----- Given material

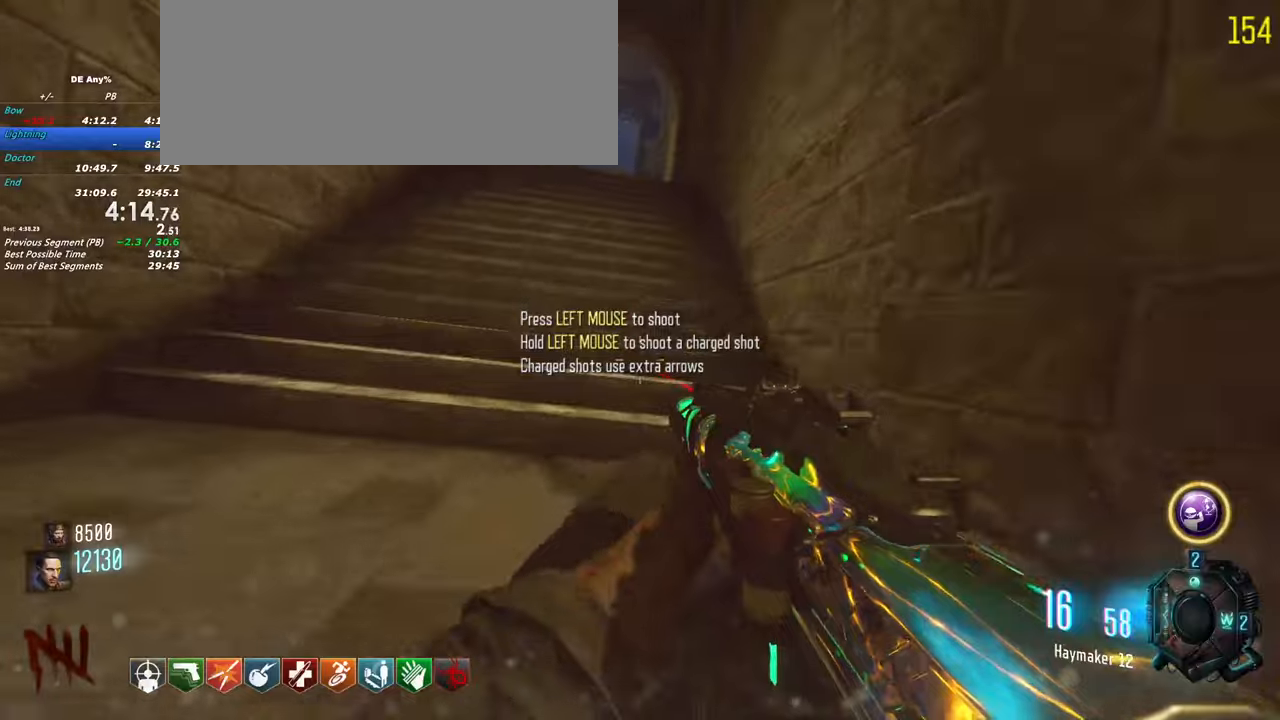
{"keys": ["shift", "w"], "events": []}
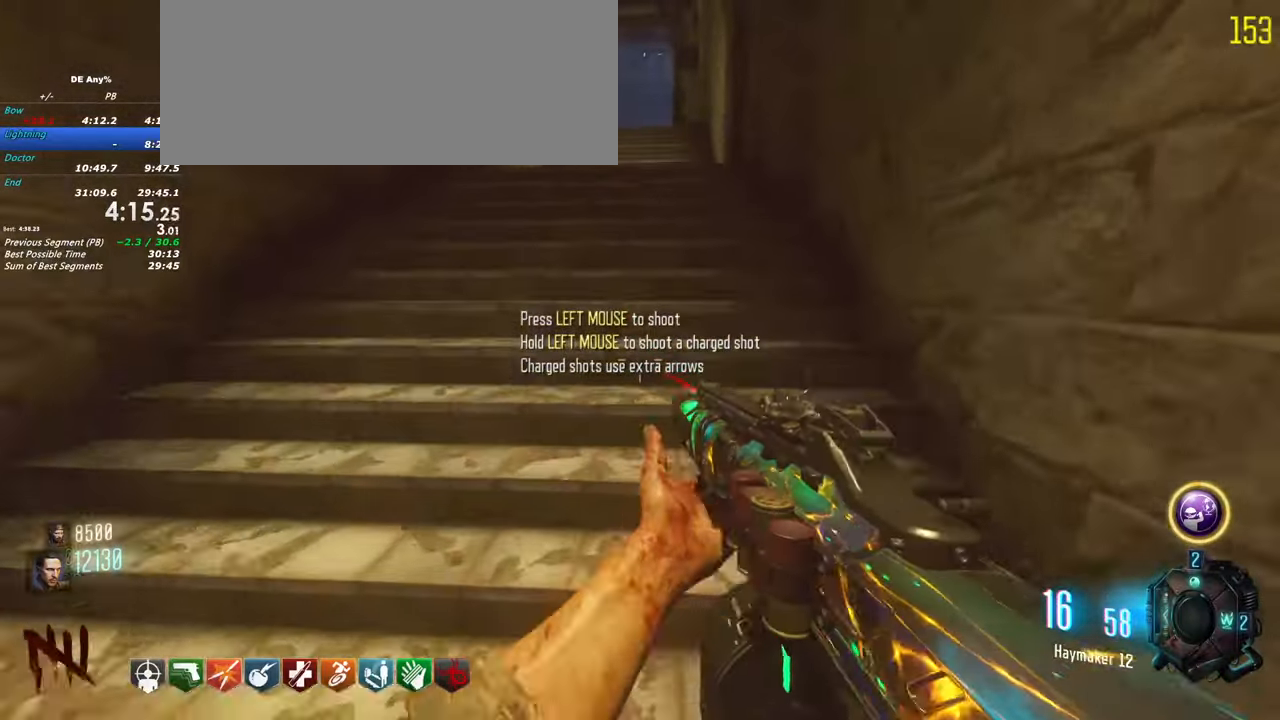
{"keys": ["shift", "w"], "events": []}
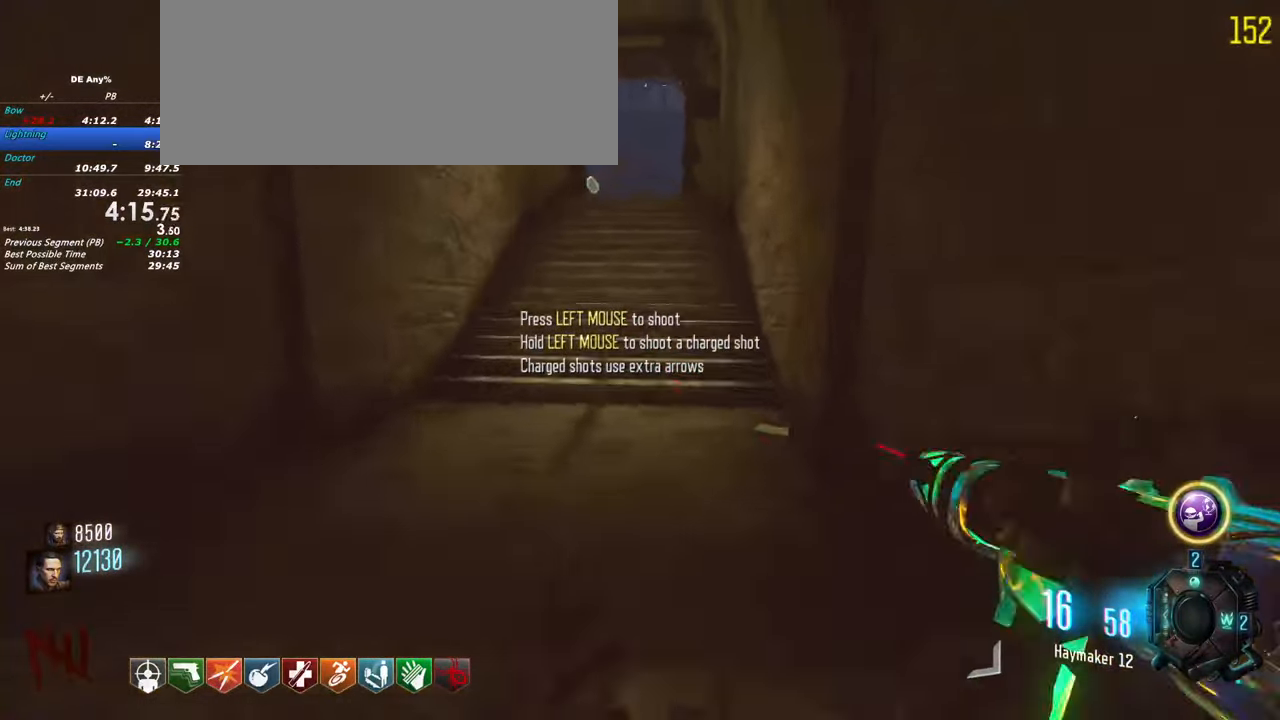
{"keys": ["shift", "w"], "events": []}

----------

● What you need to do
Could you write out the whole listing exactly, dropping the pictures?

● Exercise answer
{"keys": ["shift", "w"], "events": []}
{"keys": ["shift", "w"], "events": []}
{"keys": ["shift", "w"], "events": []}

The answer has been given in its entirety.